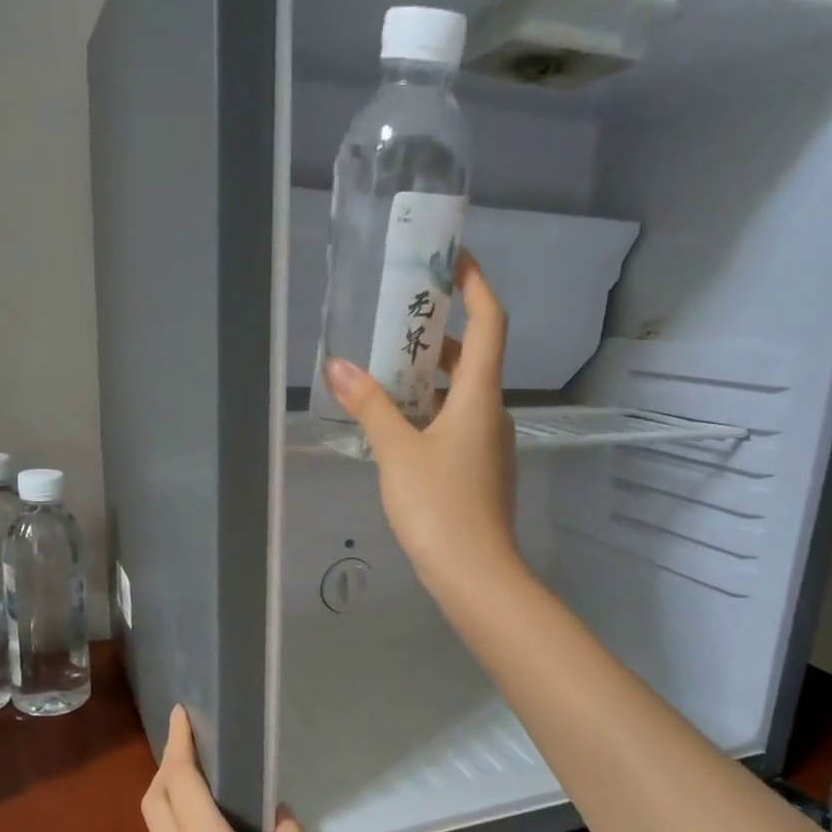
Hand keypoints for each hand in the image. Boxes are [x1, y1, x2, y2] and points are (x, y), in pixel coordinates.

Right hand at [324, 251, 520, 600]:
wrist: (474, 573)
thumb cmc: (438, 505)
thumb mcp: (396, 452)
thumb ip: (370, 406)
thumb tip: (338, 367)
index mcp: (479, 396)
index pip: (489, 322)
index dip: (475, 284)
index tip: (452, 258)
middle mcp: (492, 412)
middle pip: (474, 356)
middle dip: (440, 332)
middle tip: (399, 318)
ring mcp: (490, 444)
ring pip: (464, 393)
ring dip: (432, 375)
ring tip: (388, 368)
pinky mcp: (481, 470)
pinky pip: (458, 422)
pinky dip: (433, 409)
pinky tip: (400, 422)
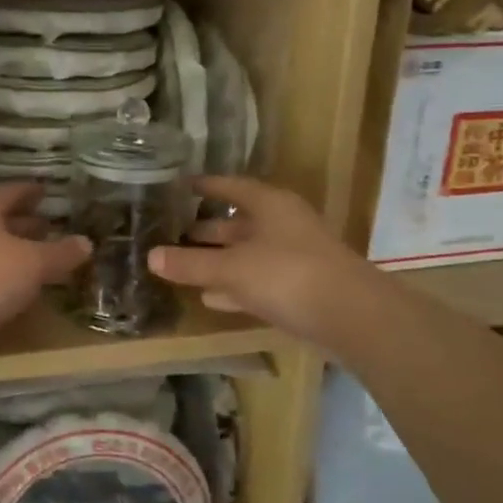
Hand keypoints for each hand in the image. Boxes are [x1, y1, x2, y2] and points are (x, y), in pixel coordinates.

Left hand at [0, 184, 90, 335]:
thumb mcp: (34, 263)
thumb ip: (61, 253)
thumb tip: (86, 243)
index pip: (13, 192)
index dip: (32, 192)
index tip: (46, 191)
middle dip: (23, 223)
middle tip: (47, 226)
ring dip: (12, 249)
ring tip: (37, 257)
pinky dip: (0, 272)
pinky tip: (16, 285)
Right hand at [147, 176, 364, 343]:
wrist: (351, 316)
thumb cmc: (287, 275)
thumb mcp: (230, 268)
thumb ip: (190, 263)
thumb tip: (150, 256)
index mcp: (270, 205)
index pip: (231, 186)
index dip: (205, 186)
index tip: (179, 186)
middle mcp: (282, 225)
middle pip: (238, 222)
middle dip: (206, 229)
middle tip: (171, 232)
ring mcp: (293, 257)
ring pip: (246, 253)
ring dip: (218, 260)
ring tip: (182, 265)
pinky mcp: (299, 288)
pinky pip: (257, 280)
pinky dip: (234, 286)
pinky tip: (211, 297)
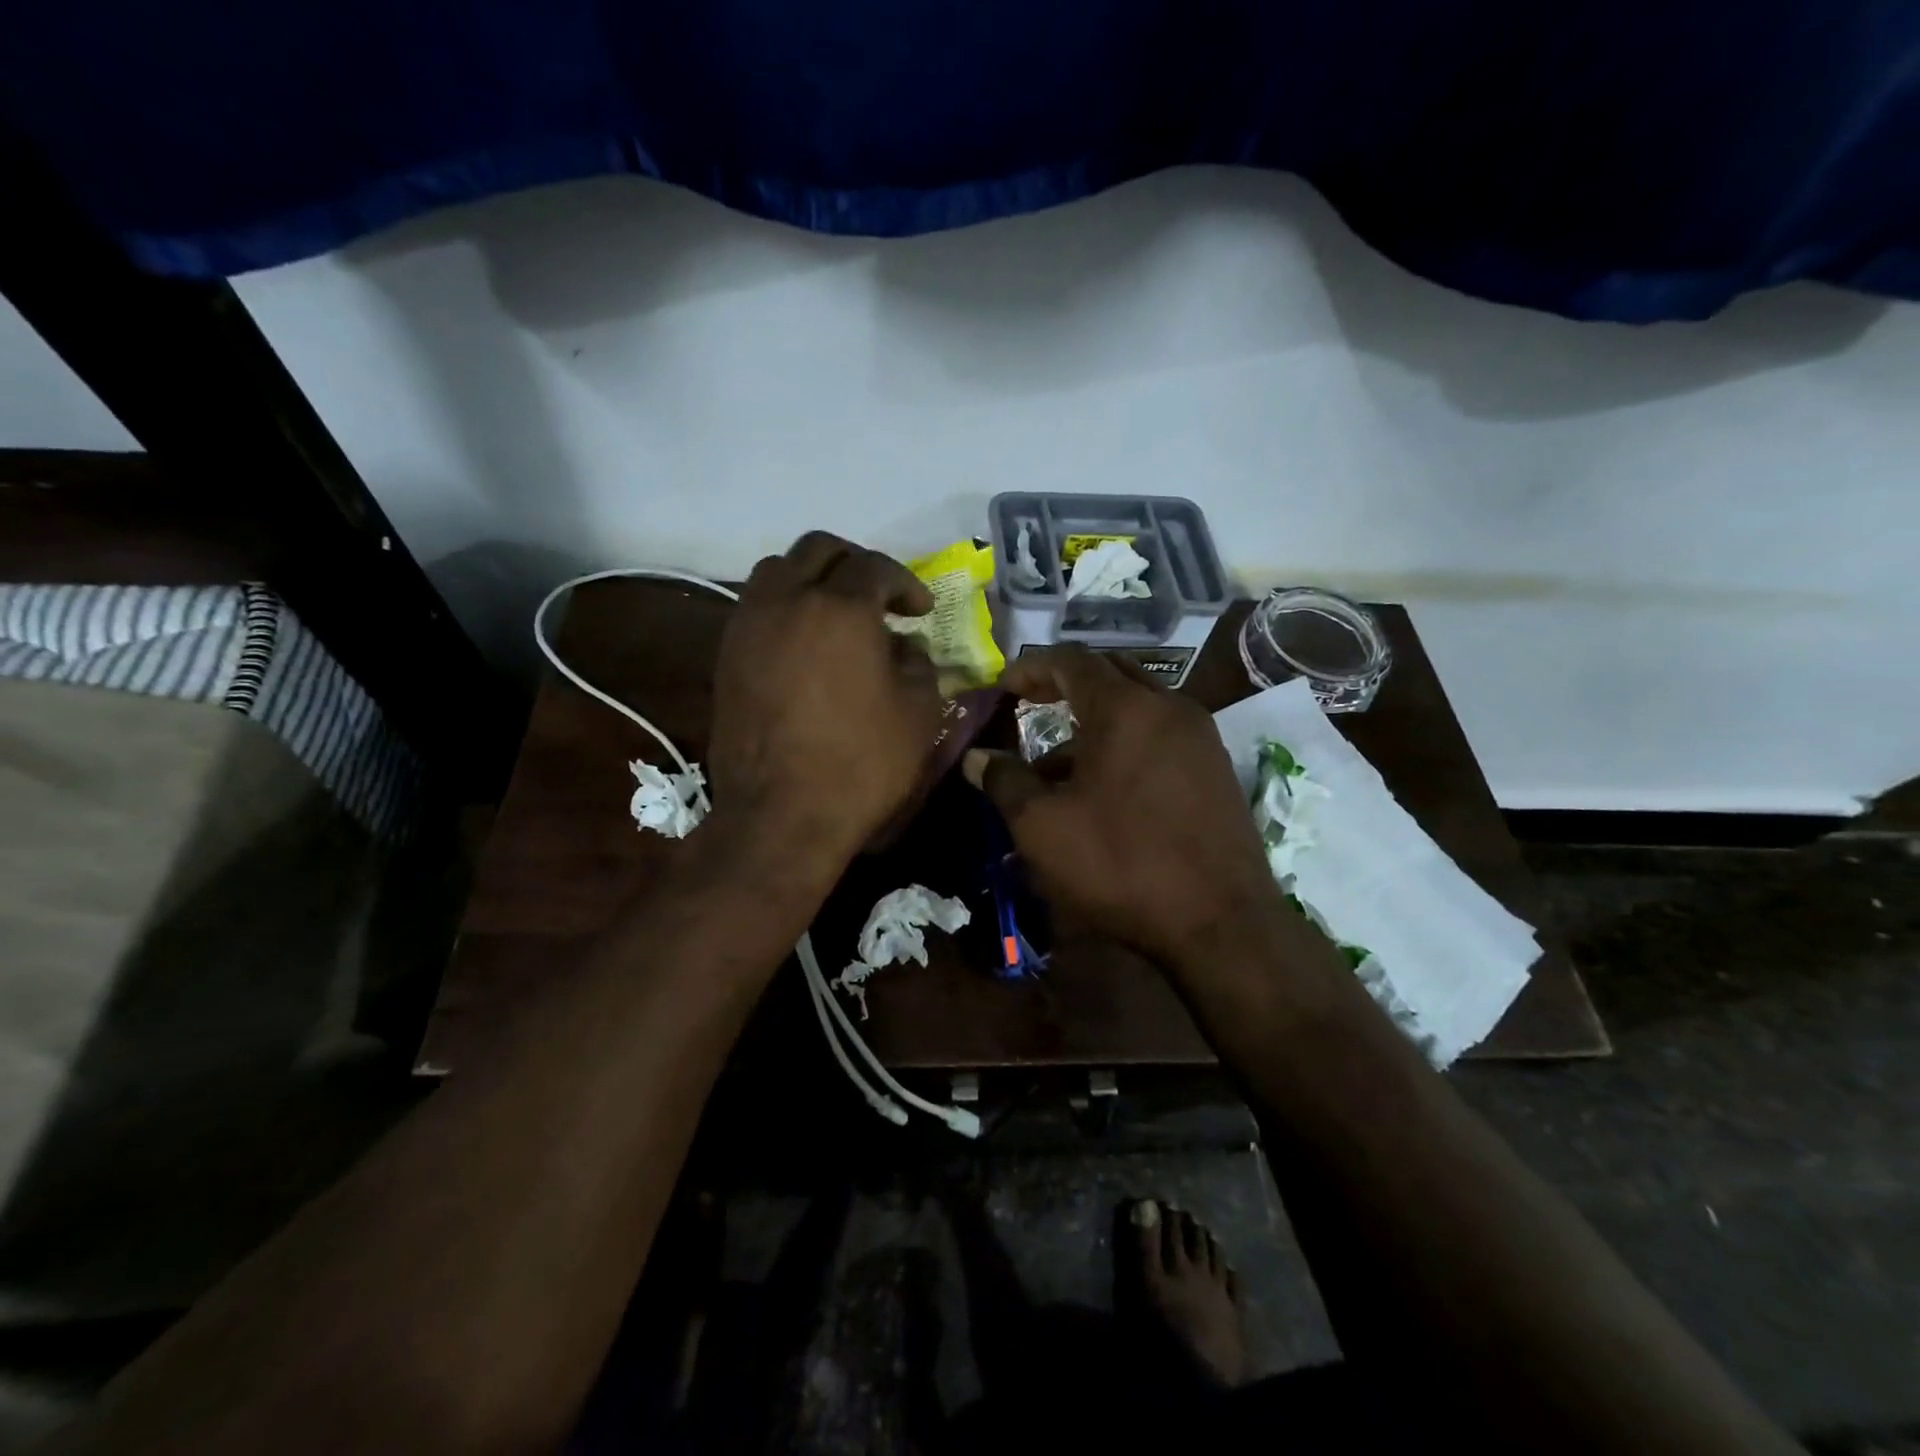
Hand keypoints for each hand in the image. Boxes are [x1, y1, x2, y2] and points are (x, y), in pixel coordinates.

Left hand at [707, 533, 942, 869]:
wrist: (781, 815)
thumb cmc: (861, 763)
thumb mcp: (918, 712)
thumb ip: (919, 663)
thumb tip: (903, 647)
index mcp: (841, 608)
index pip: (875, 567)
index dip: (905, 583)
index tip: (921, 611)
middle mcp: (787, 600)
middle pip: (818, 549)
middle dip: (855, 563)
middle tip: (879, 596)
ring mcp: (749, 625)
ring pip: (777, 569)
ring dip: (812, 578)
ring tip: (836, 613)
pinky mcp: (726, 655)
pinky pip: (757, 606)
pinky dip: (785, 606)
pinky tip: (805, 643)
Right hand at [964, 645, 1286, 969]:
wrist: (1220, 922)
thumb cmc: (1121, 863)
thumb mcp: (1043, 826)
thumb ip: (1004, 781)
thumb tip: (977, 757)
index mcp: (1125, 708)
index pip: (1071, 660)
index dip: (1031, 667)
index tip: (1003, 686)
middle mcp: (1169, 707)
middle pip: (1110, 672)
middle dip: (1065, 683)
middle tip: (1030, 703)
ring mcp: (1200, 737)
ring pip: (1137, 708)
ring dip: (1093, 722)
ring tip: (1055, 768)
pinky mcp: (1215, 769)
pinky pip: (1160, 736)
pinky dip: (1125, 744)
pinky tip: (1102, 791)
_____
If a record above holds a picture, leave the picture out and write out everything else exactly.

### EXERCISE ANSWER
Hand keypoints for each hand in the image. Boxes are [x1, y1, x2, y2] and points are (x, y), in pixel coordinates.

Right hand at [324, 251, 520, 600]:
wrist: (474, 573)
thumb cmc: (438, 505)
thumb mcp: (396, 452)
thumb ip: (370, 406)
thumb tip: (338, 367)
index mcp: (479, 396)
index pip: (489, 322)
index dip: (475, 284)
index tip: (452, 258)
middle mcp: (492, 412)
middle pip: (474, 356)
middle dip: (440, 332)
middle tip: (399, 318)
ring mcp: (490, 444)
ring pip: (464, 393)
ring dip: (432, 375)
ring tip: (388, 368)
pinky mcp: (481, 470)
pinky pip: (458, 422)
pinky dip: (433, 409)
pinky tip: (400, 422)
Hand keypoints for each hand in the image. Boxes are [x1, y1, x2, y2] and points are (x, y), in pixel coordinates.

Left hand at [0, 184, 90, 335]:
thumb mcp: (34, 263)
thumb ip: (61, 253)
thumb tip: (86, 243)
index pip: (13, 192)
index dip: (32, 192)
index tip: (46, 191)
middle dip: (23, 223)
middle tip: (47, 226)
ring dip: (12, 249)
ring tip: (37, 257)
pinky dip: (0, 272)
pinky tip: (16, 285)
Right hand at [147, 176, 364, 343]:
wrist: (351, 316)
thumb cmc: (287, 275)
thumb mcp: (230, 268)
thumb ip: (190, 263)
thumb tip: (150, 256)
index mcp: (270, 205)
index pip: (231, 186)
index dip: (205, 186)
index tip: (179, 186)
middle mcp: (282, 225)
middle pip: (238, 222)
middle dip: (206, 229)
middle tip: (171, 232)
ring mcp: (293, 257)
ring pip: (246, 253)
ring dip: (218, 260)
ring tip: (182, 265)
pinky mcp: (299, 288)
pinky pip: (257, 280)
pinky dip: (234, 286)
pinky tip: (211, 297)
Hand keypoints for each hand in the image. Boxes are [x1, y1, x2, y2] and points are (x, y), in pixel coordinates.

Left hand at [707, 533, 942, 869]:
wrist: (781, 815)
thumb cmc: (861, 763)
thumb mcp: (918, 712)
thumb ip: (919, 663)
thumb tip: (903, 647)
index mcp: (841, 608)
index pip: (875, 567)
index dip: (905, 583)
index tip: (921, 611)
middle mcp: (787, 600)
middle pip: (818, 549)
middle dip: (855, 563)
middle tip: (879, 596)
ring mcp: (749, 625)
ring pip: (777, 569)
ring dip: (812, 578)
ring tip: (836, 613)
pinky mcp: (726, 655)
pinky pip: (757, 606)
pinky dip: (785, 606)
pinky tip: (805, 643)
Right hand at [964, 645, 1286, 969]:
wrist: (1220, 922)
thumb cmc: (1121, 863)
thumb mcp: (1043, 826)
thumb ip: (1004, 781)
thumb tip: (977, 757)
index mcp: (1125, 708)
index pip: (1071, 660)
index dip: (1031, 667)
index tip: (1003, 686)
middle mcp: (1169, 707)
middle pip: (1110, 672)
middle dip: (1065, 683)
middle tip: (1030, 703)
ring mcp: (1200, 737)
ring pip: (1137, 708)
ring dip: (1093, 722)
ring tip: (1055, 768)
pinky mcp: (1215, 769)
pinky pip: (1160, 736)
pinky dip: (1125, 744)
pinky tip: (1102, 791)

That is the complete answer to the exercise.